Chapter 1. Linux Virtual Server Overview
Linux Virtual Server (LVS) is a set of integrated software components for balancing the IP load across a set of real servers. LVS runs on a pair of equally configured computers: one that is an active LVS router and one that is a backup LVS router. The active LVS router serves two roles:
- To balance the load across the real servers.
- To check the integrity of the services on each real server.
The backup LVS router monitors the active LVS router and takes over from it in case the active LVS router fails.
This chapter provides an overview of LVS components and functions, and consists of the following sections:
1.1. A Basic LVS Configuration
Figure 1.1, “A Basic LVS Configuration” shows a simple LVS configuration consisting of two layers. On the first layer are two LVS routers — one active and one backup. Each of the LVS routers has two network interfaces, one interface on the Internet and one on the private network, enabling them to regulate traffic between the two networks. For this example the active router is using Network Address Translation or NAT to direct traffic from the Internet to a variable number of real servers on the second layer, which in turn provide the necessary services. Therefore, the real servers in this example are connected to a dedicated private network segment and pass all public traffic back and forth through the active LVS router. To the outside world, the servers appears as one entity.
Figure 1.1. A Basic LVS Configuration
Service requests arriving at the LVS routers are addressed to a virtual IP address, or VIP. This is a publicly-routable address the administrator of the site associates with a fully-qualified domain name, such as www.example.com, and is assigned to one or more virtual servers. A virtual server is a service configured to listen on a specific virtual IP. Refer to Section 4.6, “VIRTUAL SERVERS” for more information on configuring a virtual server using the Piranha Configuration Tool. A VIP address migrates from one LVS router to the other during a failover, thus maintaining a presence at that IP address (also known as floating IP addresses).
VIP addresses may be aliased to the same device which connects the LVS router to the Internet. For instance, if eth0 is connected to the Internet, than multiple virtual servers can be aliased to
eth0:1
. Alternatively, each virtual server can be associated with a separate device per service. For example, HTTP traffic can be handled on eth0:1
, and FTP traffic can be handled on eth0:2
.
Only one LVS router is active at a time. The role of the active router is to redirect service requests from virtual IP addresses to the real servers. The redirection is based on one of eight supported load-balancing algorithms described further in Section 1.3, “LVS Scheduling Overview”.
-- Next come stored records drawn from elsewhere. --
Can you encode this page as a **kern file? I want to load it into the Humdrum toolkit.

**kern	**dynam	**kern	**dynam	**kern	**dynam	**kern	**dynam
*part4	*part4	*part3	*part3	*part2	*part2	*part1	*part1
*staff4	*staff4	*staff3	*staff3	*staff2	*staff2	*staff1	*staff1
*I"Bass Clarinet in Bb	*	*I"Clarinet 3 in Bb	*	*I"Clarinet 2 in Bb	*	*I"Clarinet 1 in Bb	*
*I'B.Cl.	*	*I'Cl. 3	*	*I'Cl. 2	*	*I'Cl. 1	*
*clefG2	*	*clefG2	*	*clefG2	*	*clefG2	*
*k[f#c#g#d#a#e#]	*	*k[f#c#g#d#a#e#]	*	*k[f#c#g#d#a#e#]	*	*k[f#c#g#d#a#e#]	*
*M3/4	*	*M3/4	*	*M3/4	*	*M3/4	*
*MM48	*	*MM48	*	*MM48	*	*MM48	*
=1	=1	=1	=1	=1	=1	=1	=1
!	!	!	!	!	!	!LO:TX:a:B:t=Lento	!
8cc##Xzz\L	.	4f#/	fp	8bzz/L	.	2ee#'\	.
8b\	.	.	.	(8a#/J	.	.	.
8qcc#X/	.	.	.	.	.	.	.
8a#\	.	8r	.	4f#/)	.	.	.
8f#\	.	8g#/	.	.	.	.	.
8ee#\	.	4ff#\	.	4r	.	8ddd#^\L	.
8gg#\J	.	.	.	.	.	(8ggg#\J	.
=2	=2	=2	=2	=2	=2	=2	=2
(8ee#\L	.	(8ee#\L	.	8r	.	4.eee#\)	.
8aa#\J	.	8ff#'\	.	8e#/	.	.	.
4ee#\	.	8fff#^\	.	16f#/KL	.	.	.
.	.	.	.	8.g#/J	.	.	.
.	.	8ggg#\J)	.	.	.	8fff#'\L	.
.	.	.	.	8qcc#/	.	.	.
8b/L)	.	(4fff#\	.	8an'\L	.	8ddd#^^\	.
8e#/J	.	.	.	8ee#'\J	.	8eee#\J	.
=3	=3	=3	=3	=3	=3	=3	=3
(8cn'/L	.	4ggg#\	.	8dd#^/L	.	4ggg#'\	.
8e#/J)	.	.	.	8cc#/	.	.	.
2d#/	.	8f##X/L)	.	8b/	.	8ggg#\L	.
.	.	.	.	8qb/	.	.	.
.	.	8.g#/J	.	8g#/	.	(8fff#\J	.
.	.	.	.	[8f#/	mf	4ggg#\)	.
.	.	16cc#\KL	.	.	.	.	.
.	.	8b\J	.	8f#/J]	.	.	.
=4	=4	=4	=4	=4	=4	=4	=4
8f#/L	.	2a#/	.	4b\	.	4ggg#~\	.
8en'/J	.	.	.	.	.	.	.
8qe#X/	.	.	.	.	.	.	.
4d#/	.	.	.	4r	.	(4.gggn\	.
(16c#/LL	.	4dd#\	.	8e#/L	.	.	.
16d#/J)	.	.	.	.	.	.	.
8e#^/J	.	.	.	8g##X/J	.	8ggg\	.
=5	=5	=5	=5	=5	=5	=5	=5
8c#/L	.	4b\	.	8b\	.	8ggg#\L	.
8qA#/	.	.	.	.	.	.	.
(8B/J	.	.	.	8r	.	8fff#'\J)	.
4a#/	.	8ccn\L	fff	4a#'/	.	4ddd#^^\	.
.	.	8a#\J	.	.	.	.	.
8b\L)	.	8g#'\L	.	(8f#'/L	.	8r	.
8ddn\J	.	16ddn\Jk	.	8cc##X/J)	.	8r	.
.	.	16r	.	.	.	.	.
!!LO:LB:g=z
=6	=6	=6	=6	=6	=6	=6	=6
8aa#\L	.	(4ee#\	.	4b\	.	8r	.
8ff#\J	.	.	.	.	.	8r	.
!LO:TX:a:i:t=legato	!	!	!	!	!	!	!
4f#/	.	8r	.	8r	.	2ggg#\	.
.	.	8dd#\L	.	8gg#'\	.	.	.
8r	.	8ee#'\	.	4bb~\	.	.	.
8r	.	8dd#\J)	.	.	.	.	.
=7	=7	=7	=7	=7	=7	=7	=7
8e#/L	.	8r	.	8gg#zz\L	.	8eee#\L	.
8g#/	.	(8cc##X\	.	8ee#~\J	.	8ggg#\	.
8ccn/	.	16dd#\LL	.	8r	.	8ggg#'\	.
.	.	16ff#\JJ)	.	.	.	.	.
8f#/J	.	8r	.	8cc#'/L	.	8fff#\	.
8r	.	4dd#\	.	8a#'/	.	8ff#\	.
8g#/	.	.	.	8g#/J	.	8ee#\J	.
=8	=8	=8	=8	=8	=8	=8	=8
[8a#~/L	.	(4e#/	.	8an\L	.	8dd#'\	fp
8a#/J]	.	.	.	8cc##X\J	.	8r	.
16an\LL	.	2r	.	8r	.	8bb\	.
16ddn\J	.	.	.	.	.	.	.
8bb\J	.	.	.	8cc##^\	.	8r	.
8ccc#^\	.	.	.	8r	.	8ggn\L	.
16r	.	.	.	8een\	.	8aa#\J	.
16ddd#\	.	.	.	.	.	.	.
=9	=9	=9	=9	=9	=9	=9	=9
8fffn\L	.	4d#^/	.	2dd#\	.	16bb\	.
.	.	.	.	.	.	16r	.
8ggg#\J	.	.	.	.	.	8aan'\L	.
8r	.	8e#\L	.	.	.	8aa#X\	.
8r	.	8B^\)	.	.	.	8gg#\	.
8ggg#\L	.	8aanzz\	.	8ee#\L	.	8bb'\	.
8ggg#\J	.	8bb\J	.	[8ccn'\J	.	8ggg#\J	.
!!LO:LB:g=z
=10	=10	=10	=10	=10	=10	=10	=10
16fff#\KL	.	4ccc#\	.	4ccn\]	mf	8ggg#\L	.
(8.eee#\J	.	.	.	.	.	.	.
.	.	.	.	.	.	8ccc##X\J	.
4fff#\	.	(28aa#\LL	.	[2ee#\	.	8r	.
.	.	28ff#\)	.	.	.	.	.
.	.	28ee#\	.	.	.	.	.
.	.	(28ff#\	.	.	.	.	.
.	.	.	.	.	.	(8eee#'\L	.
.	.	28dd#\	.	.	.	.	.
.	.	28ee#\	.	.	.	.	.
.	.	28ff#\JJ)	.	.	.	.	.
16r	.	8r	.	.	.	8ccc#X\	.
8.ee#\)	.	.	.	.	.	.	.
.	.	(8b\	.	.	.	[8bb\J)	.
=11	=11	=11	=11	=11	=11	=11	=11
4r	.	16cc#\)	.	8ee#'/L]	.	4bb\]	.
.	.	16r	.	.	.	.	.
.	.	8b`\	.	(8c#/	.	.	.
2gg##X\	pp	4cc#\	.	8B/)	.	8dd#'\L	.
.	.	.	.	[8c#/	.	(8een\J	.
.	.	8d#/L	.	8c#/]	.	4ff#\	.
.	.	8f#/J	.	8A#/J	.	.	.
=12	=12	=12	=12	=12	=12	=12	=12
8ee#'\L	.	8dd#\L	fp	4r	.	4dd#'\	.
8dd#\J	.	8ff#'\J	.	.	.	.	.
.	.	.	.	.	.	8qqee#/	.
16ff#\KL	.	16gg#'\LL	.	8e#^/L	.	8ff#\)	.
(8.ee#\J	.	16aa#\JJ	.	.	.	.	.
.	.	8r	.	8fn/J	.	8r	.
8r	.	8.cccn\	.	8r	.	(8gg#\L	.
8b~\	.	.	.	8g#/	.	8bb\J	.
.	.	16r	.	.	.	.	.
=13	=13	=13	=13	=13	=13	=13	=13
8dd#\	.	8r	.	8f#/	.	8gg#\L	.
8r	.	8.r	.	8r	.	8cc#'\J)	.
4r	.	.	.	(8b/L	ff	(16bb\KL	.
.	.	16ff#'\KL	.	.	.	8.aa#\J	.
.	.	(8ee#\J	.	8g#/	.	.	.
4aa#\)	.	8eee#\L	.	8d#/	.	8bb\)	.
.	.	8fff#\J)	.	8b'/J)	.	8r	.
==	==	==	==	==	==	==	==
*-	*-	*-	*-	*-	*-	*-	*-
The active router also dynamically monitors the overall health of the specific services on the real servers through simple send/expect scripts. To aid in detecting the health of services that require dynamic data, such as HTTPS or SSL, the administrator can also call external executables. If a service on a real server malfunctions, the active router stops sending jobs to that server until it returns to normal operation.
The backup router performs the role of a standby system. Periodically, the LVS routers exchange heartbeat messages through the primary external public interface and, in a failover situation, the private interface. Should the backup node fail to receive a heartbeat message within an expected interval, it initiates a failover and assumes the role of the active router. During failover, the backup router takes over the VIP addresses serviced by the failed router using a technique known as ARP spoofing — where the backup LVS router announces itself as the destination for IP packets addressed to the failed node. When the failed node returns to active service, the backup node assumes its hot-backup role again.
The simple, two-layered configuration used in Figure 1.1, “A Basic LVS Configuration” is best for serving data which does not change very frequently — such as static webpages — because the individual real servers do not automatically sync data between each node.
1.1.1. Data Replication and Data Sharing Between Real Servers
Since there is no built-in component in LVS to share the same data between the real servers, the administrator has two basic options:
- Synchronize the data across the real server pool
- Add a third layer to the topology for shared data access
The first option is preferred for servers that do not allow large numbers of users to upload or change data on the real servers. If the configuration allows large numbers of users to modify data, such as an e-commerce website, adding a third layer is preferable.
1.1.1.1. Configuring Real Servers to Synchronize Data
There are many ways an administrator can choose to synchronize data across the pool of real servers. For instance, shell scripts can be employed so that if a Web engineer updates a page, the page is posted to all of the servers simultaneously. Also, the system administrator can use programs such as
rsync
to replicate changed data across all nodes at a set interval.
However, this type of data synchronization does not optimally function if the configuration is overloaded with users constantly uploading files or issuing database transactions. For a configuration with a high load, a three-tier topology is the ideal solution.